Photos on Flickr and Facebook or any other photo-sharing sites are not widely flagged. However, tags are important because as more relevant tags are used, the value of the Getty Images collection (or any other large collection of images) will increase because people/customers can actually find these images. Unfortunately, marking trillions of images cannot be done manually. Can it be done by computer and software?

Researchers at the University of Amsterdam have developed software (in the COMMIT SEALINC project) that can automatically determine which tags created by users are most relevant. The software can even suggest tags based on tags used in similar photos.
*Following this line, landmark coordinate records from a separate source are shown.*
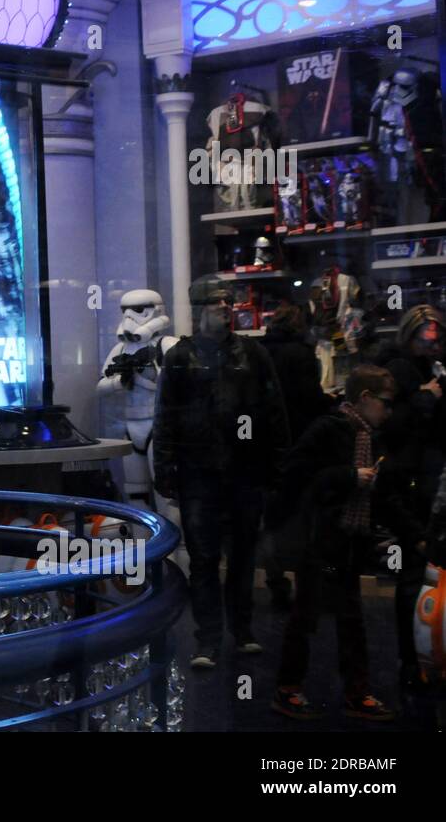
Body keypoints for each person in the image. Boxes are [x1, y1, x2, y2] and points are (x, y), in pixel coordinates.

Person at [272, 365, 426, 720]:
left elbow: (383, 495)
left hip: (344, 542)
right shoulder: (330, 430)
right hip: (320, 542)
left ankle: (350, 692)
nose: (389, 411)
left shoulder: (366, 437)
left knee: (347, 617)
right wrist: (347, 476)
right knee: (310, 615)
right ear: (366, 399)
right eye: (385, 402)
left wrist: (415, 536)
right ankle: (292, 688)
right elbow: (296, 476)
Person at [153, 276, 290, 669]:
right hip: (199, 474)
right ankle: (208, 638)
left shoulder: (252, 353)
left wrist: (277, 467)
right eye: (217, 302)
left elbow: (275, 412)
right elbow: (165, 417)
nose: (226, 307)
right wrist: (166, 470)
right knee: (204, 560)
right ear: (200, 309)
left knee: (243, 558)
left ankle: (242, 631)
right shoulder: (181, 357)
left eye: (228, 302)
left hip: (244, 472)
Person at [373, 304, 446, 688]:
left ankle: (427, 657)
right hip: (410, 486)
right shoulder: (399, 373)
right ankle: (412, 661)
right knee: (413, 578)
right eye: (425, 340)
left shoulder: (431, 369)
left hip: (431, 484)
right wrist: (424, 401)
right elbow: (391, 427)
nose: (431, 346)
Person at [259, 302, 335, 609]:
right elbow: (309, 399)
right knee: (305, 516)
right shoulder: (300, 354)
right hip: (298, 444)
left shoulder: (257, 352)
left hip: (264, 446)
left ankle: (276, 580)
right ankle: (310, 587)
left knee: (271, 519)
Automatic tagging using tag relevance. Picture: COMMIT.

Automatically tag photos
The main principle of automatically tagging images is very simple: take photos, such as bridges (see above). The added label is “bridge‘,’bicycle‘,’perfect‘in’My winner‘. Then, using image recognition, look for images similar to bridge images. If these images also use the same tags in most cases, it is likely that the tag (or tags) best describes the image.For the picture above, yesbridge‘. The relevance of each tag depends on the number of times that similar images are tagged with that particular tag. In the image above, you can see four similar images labeled “bridge‘. of’Label relevanceThen the ‘of this label is 4, and the label frequency is increased to 4.
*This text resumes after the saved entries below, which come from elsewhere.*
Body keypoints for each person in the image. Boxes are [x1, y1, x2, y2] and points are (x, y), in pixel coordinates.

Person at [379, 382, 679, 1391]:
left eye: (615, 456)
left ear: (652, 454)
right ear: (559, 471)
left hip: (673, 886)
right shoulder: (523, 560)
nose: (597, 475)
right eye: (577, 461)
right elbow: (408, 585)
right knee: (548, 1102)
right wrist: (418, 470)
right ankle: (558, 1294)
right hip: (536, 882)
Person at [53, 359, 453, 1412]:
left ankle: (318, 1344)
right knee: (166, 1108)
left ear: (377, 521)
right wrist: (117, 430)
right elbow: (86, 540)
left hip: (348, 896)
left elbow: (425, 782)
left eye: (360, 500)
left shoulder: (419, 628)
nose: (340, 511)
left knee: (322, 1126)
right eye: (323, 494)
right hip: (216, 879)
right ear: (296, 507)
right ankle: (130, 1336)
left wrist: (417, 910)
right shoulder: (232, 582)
giraffe. Photo: Doug Wheller (CC via

The software was cheated
In order for the software to work properly, many conditions must be met. For example, you should ignore certain tags. For example, a label describing a year such as 2001 or 2012. The relevance of these tags is limited because they do not describe the photos as much as they did when they were taken. The software must also be able to assume that the user is using the correct label. If everyone always labels a bridge as a “giraffe”, the software will take over and call each bridge a giraffe.

Researchers at the University of Amsterdam conducted experiments on 3.5 million Flickr images by Dr. Cees Snoek to understand how its algorithm can be improved Image ranking Improve and/or search”bridge‘(After determining the label relevance) actually produced more relevant test results.In each study, their algorithm did produce significantly better results compared to existing methods, such as Google’s visual page ranking. However, don’t expect the algorithm to generate tags similar to Getty Images. This is still a manual and laborious process, because not everything can be determined by image recognition. Special concepts such as “together” or the age of the person in the image are difficult (if not impossible) to determine through image recognition. But the algorithm that has been developed is a good start to realize automatic labeling and improve image labeling on the Internet by determining label correlation.

The COMMIT program is a public-private cooperation in the field of ICT research. The program has 15 different items, including items related to marking images. Other previous articles on the COMMIT project have been published on TaSST, the device can be touched remotely, and a study conducted by Erasmus University should give people a better grasp of continuous development Internet.